Catholics believe that the Bible is God’s self-revelation written in an inspired and inerrant way.
The saints are exemplars of how to follow Christ; they teach us how to live faithful and holy lives.
Mary is the greatest among the saints. At the Annunciation, Mary said “yes” to God and became the Mother of Jesus, the eternal Son of God incarnate.
Prayer is communion with God. Prayer can be public or personal, spoken or silent. The psalms are prayers we sing; they have been a part of the Church’s communal prayer since the earliest days of the Church. Prayer is communication with a God who loves us and desires to be in a relationship with us.
Jesus teaches us about the importance of prayer. The Gospels record seventeen times that Jesus took time apart to pray. In the Scriptures, Jesus prays often, morning and night. He prays during critical events in his life and he prays before ministering to people in need. Jesus is a model of prayer for us.

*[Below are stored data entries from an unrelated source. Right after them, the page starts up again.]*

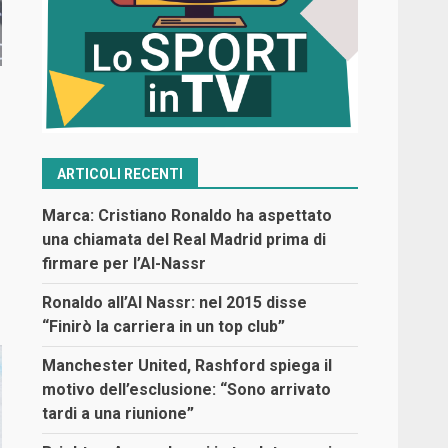
ARTICOLI RECENTI
Marca: Cristiano Ronaldo ha aspettato
una chiamata del Real Madrid prima di
firmare per l’Al-Nassr
Ronaldo all’Al Nassr: nel 2015 disse
“Finirò la carriera in un top club”
Manchester United, Rashford spiega il
motivo dell’esclusione: “Sono arrivato
tardi a una riunione”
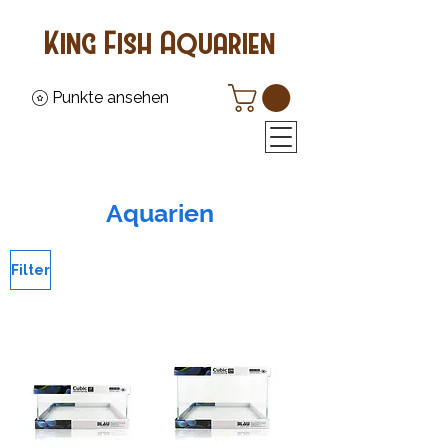
King Fish Aquarien
Punkte ansehen
Aquarien
Filter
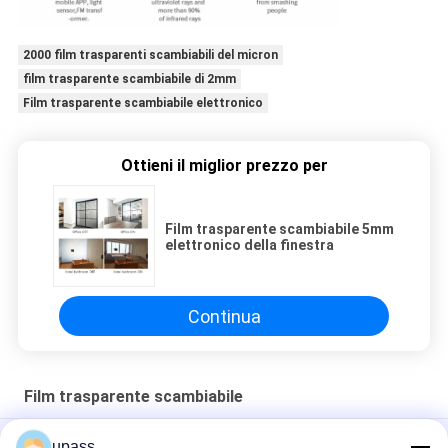
2000 film trasparenti scambiabili del micron
film trasparente scambiabile di 2mm
Film trasparente scambiabile elettronico
Ottieni il miglior prezzo per
Film trasparente scambiabile 5mm
elettronico della finestra
Continua
Film trasparente scambiabile
Film trasparente scambiabile adesivo di Dimmable PDLC
upass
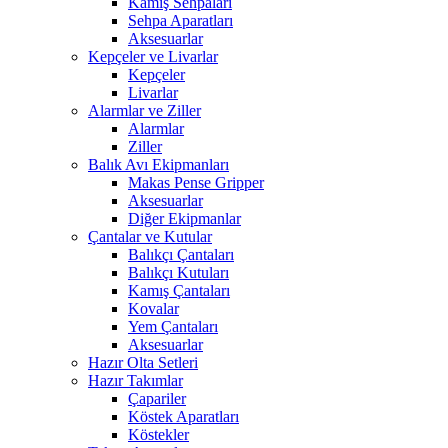
Kamış Sehpaları
Sehpa Aparatları
Aksesuarlar
Kepçeler ve Livarlar
Kepçeler
Livarlar
Alarmlar ve Ziller
Alarmlar
Ziller
Balık Avı Ekipmanları
Makas Pense Gripper
Aksesuarlar
Diğer Ekipmanlar
Çantalar ve Kutular
Balıkçı Çantaları
Balıkçı Kutuları
Kamış Çantaları
Kovalar
Yem Çantaları
Aksesuarlar
Hazır Olta Setleri
Hazır Takımlar
Çapariler
Köstek Aparatları
Köstekler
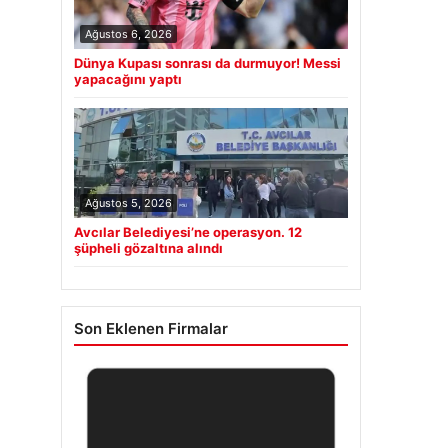
Ağustos 6, 2026
Dünya Kupası sonrası da durmuyor! Messi
yapacağını yaptı
Ağustos 5, 2026
Avcılar Belediyesi’ne operasyon. 12
şüpheli gözaltına alındı
Son Eklenen Firmalar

Prayer is essential to living a full, Catholic life. The central communal form of prayer for the Church is the Mass. Some of the Church’s most traditional and foundational prayers are as follows:
There are also contemporary ways to pray. Talking with God each day, no matter the form or words used, nourishes our relationship and helps it to grow.
Silent prayer or meditation helps us center our thoughts on God’s goodness and offers renewal in a noisy, hectic world.

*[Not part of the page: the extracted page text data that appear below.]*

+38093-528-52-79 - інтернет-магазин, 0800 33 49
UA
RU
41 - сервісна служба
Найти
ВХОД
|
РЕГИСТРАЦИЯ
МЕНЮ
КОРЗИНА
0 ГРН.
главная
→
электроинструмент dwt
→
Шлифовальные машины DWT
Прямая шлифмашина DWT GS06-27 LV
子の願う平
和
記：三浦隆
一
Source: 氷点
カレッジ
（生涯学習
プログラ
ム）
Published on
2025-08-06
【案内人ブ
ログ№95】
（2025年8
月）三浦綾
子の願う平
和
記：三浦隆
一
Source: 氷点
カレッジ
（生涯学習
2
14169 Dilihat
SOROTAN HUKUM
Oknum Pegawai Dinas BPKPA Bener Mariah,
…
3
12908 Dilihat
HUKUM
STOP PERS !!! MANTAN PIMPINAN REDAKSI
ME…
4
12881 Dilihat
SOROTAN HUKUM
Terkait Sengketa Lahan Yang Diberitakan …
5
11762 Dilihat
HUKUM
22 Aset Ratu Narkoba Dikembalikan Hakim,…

Lectio Divina is a way of praying with the sacred Scriptures. Find a Scripture passage that speaks to you. Read it out loud and then reflect upon it silently for several minutes. Read it again. Notice any words or phrases that stick with you. Ask God what you are to learn from this passage. Listen.
Keep a prayer journal with all of your wants, needs, thoughts and reflections related to your prayer life.